Required work
Retype exactly the lines from the one containing "Figure 11. The" through the last line of the records below, including both, and leave out any pictures.

□ □ □

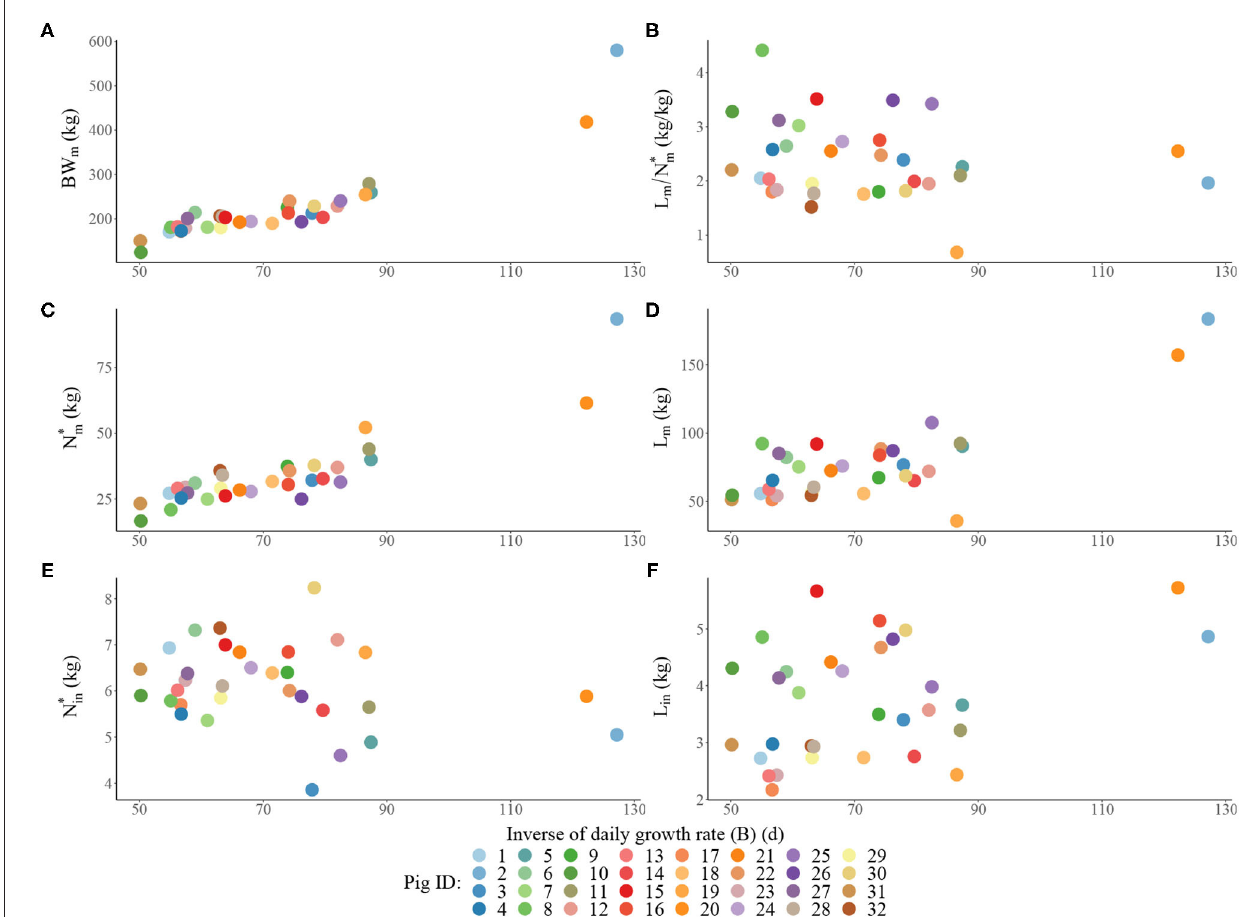
FIGURE 1 | Scatterplots of the estimated traits for each individual pig in the population: (A) mature bodyweight ( BW m ) vs. inverse of daily growth rate B B; (B) ratio of lipid to protein weights at maturity ( L m / N ∗ m ) vs. B ; (C) mature protein weight ( N ∗ m ) vs. B ; (D) mature lipid weight ( L m ) vs. B ; (E) initial protein weight ( N ∗ in ) vs. B ; (F) initial lipid weight ( L in ) vs. B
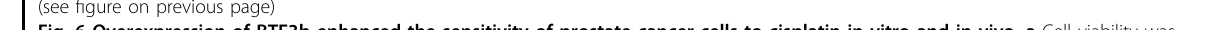
cisplatin sensitivity through transcriptional regulation of other RFC components or multiple RFC subunits.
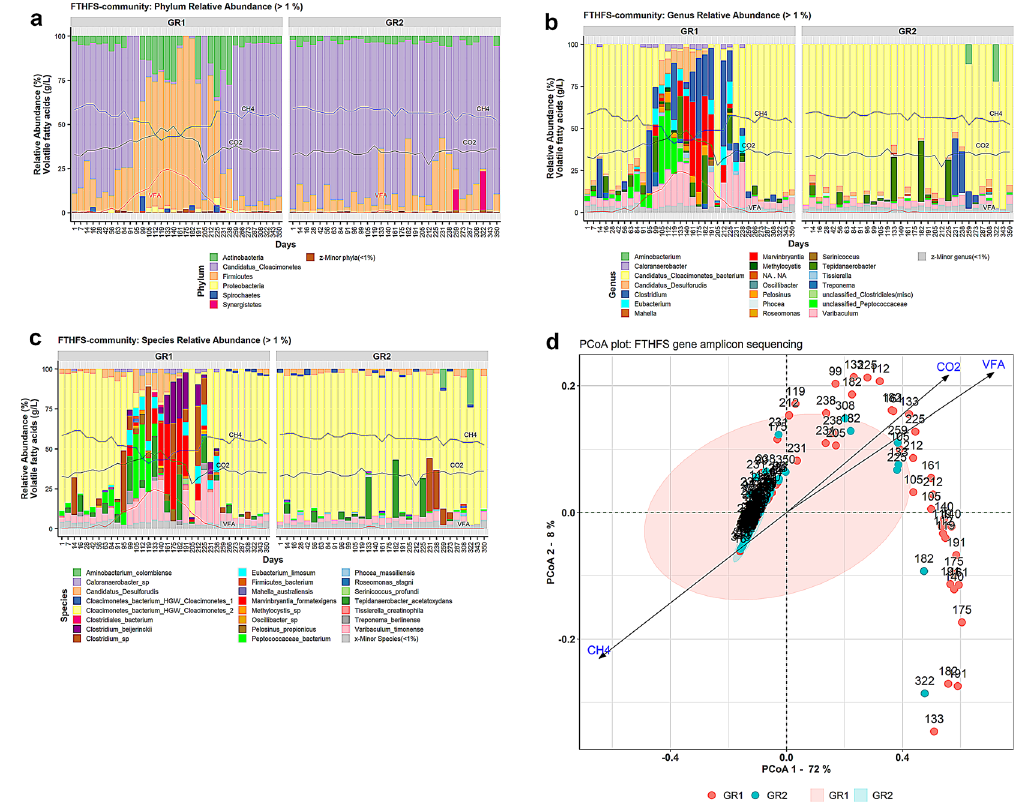
Figure 4. Plots of acetogenic community based on FTHFS gene amplicons in experimental reactor GR1 and control reactor GR2 at ( a ) phylum level (relative abundance (RA) > 1%), ( b ) genus level (RA > 1%) and ( c ) species level (RA > 1%). VFA, CH 4 and CO 2 represent the level of total volatile fatty acids (g/L), methane content (%) and carbon dioxide content (%), respectively. ( d ) Principal coordinate analysis (PCoA) plot with weighted UniFrac distance matrix visualising beta diversity of the potential acetogenic community inferred from FTHFS gene sequencing in samples from reactors GR1 and GR2 under the influence of environmental parameters carbon dioxide content (%), total VFA (g/L) and methane content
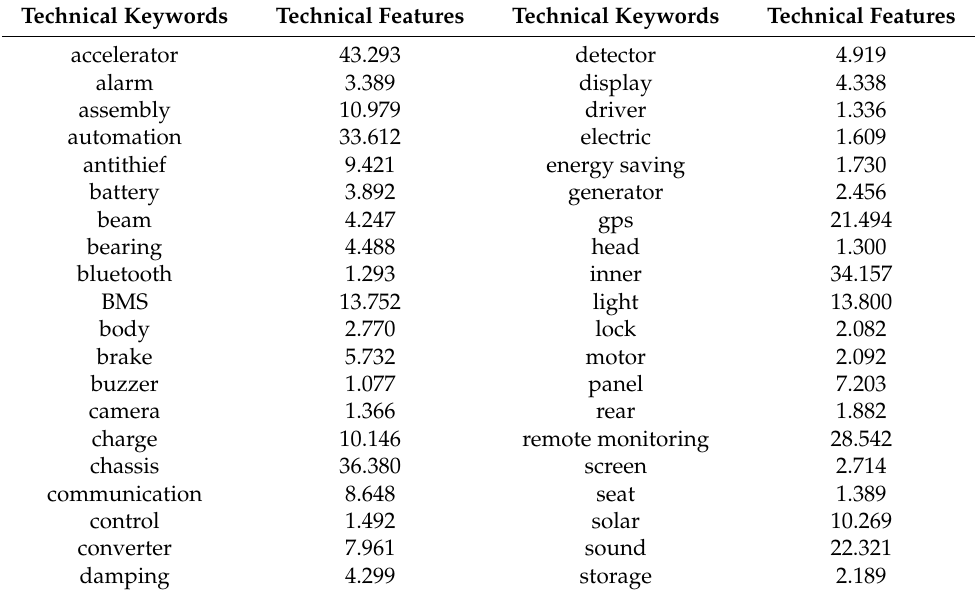
Table 8. Technical features of technical keywords in the EVs field.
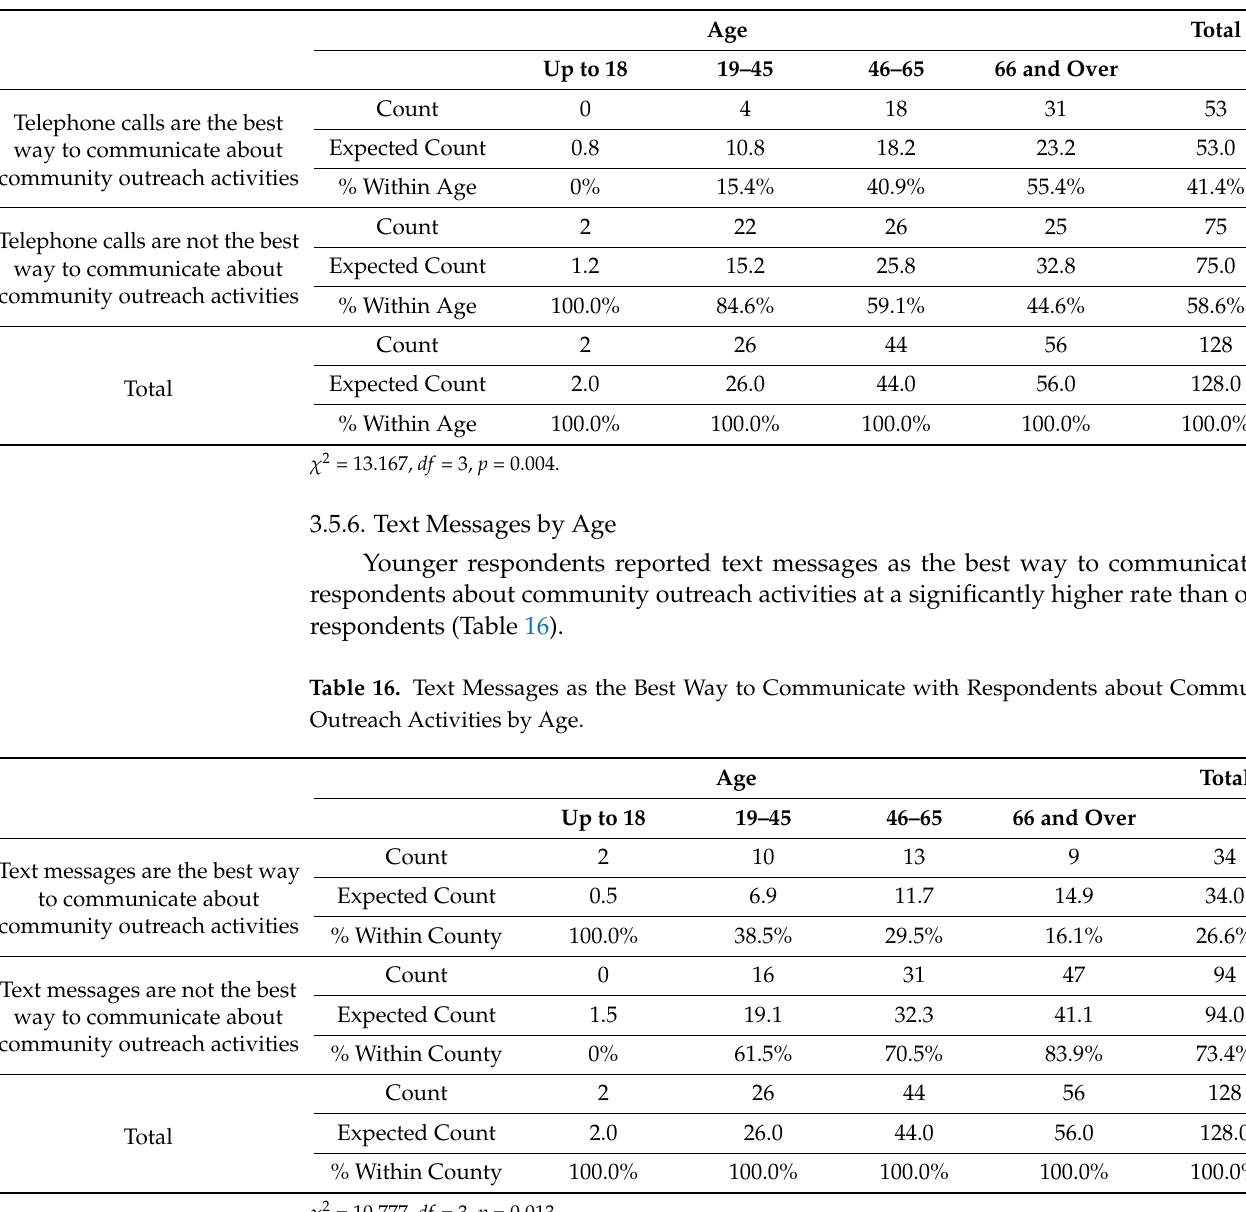
Table 15. Telephone Follow-Up Calls as the Best Way to Communicate to Respondents about Community Outreach Activities by Age.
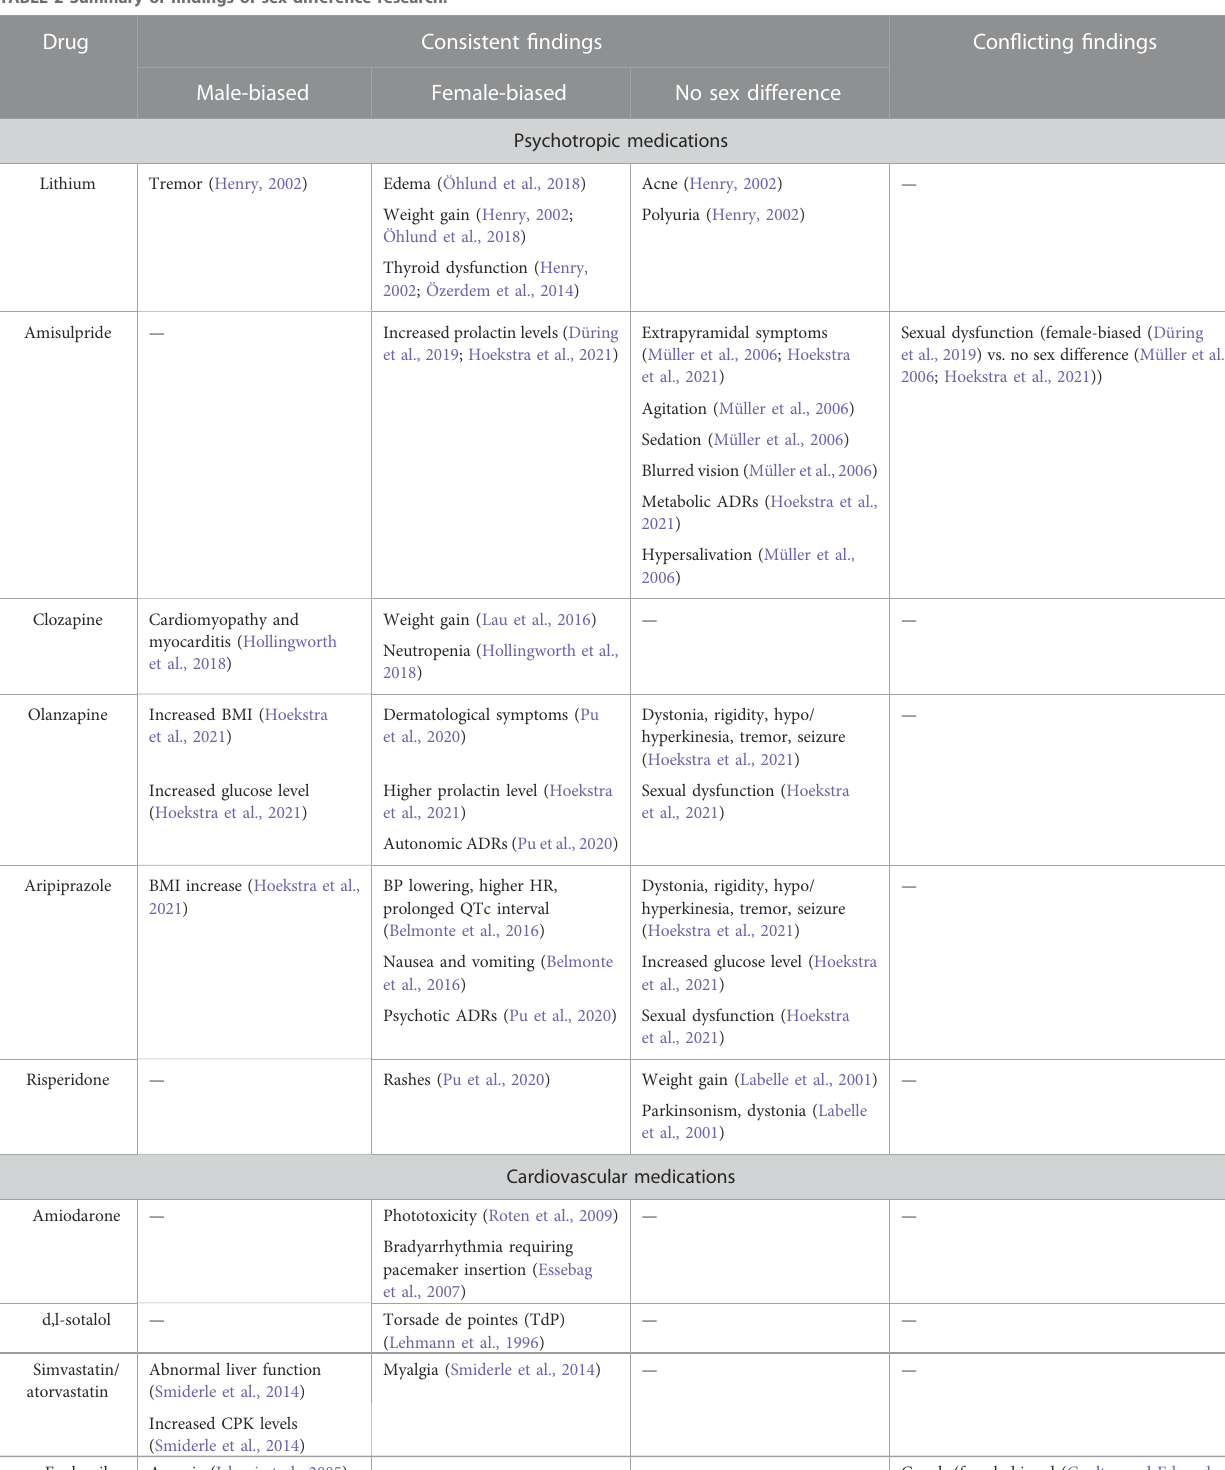
TABLE 2 Summary of fi ndings of sex difference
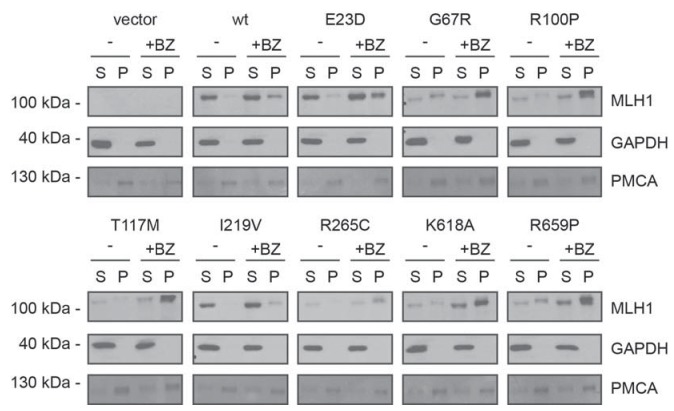
Solubility of selected MLH1 variants.Transfected cells, either untreated (-) or treated for 16 hr with 10 μM bortezomib (+BZ) were lysed by sonication and immediately separated into supernatant (S) and pellet (P) fractions by centrifugation. Western blotting using antibodies to MLH1 was employed to determine the amount of MLH1 in the fractions. Blotting with antibodies to GAPDH and PMCA served as loading controls for the soluble and insoluble fraction, respectively.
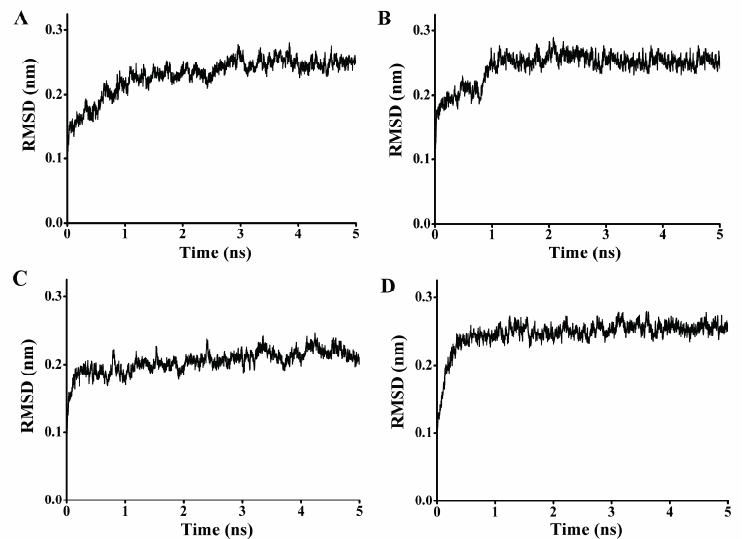
Figure 11. The rmsd values for the backbone atoms of the docked complex during 5 ns simulations. ( A ) The rmsd values for the complex of P186_1588 and p -NPC2; ( B ) The rmsd values for the complex of P186_1588 and p -NPC4; ( C ) The rmsd values for the complex of P186_1588 and p -NPC8; ( D ) The rmsd values for the complex of P186_1588 and p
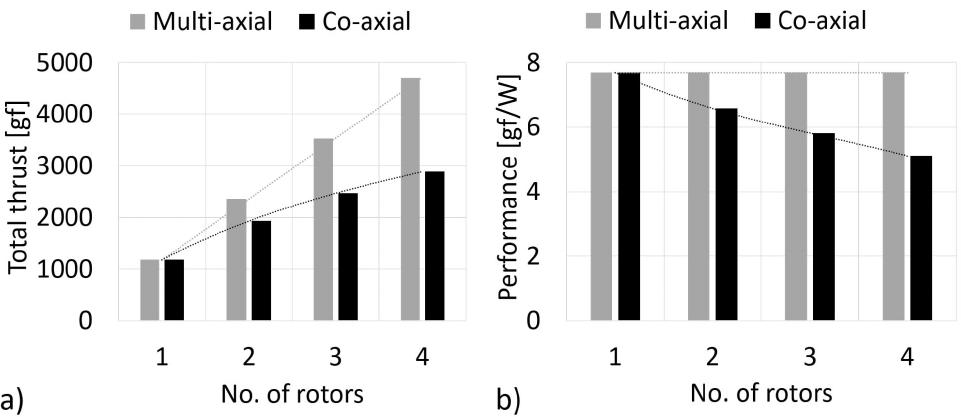
Figure 11. ( a ) Total thrust output and ( b ) System performance for one to four-rotor coaxial systems compared to multi-axial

□ □ □

Output of the task
Figure 11. The rmsd values for the backbone atoms of the docked complex during 5 ns simulations. ( A ) The rmsd values for the complex of P186_1588 and p -NPC2; ( B ) The rmsd values for the complex of P186_1588 and p -NPC4; ( C ) The rmsd values for the complex of P186_1588 and p -NPC8; ( D ) The rmsd values for the complex of P186_1588 and p
Figure 11. ( a ) Total thrust output and ( b ) System performance for one to four-rotor coaxial systems compared to multi-axial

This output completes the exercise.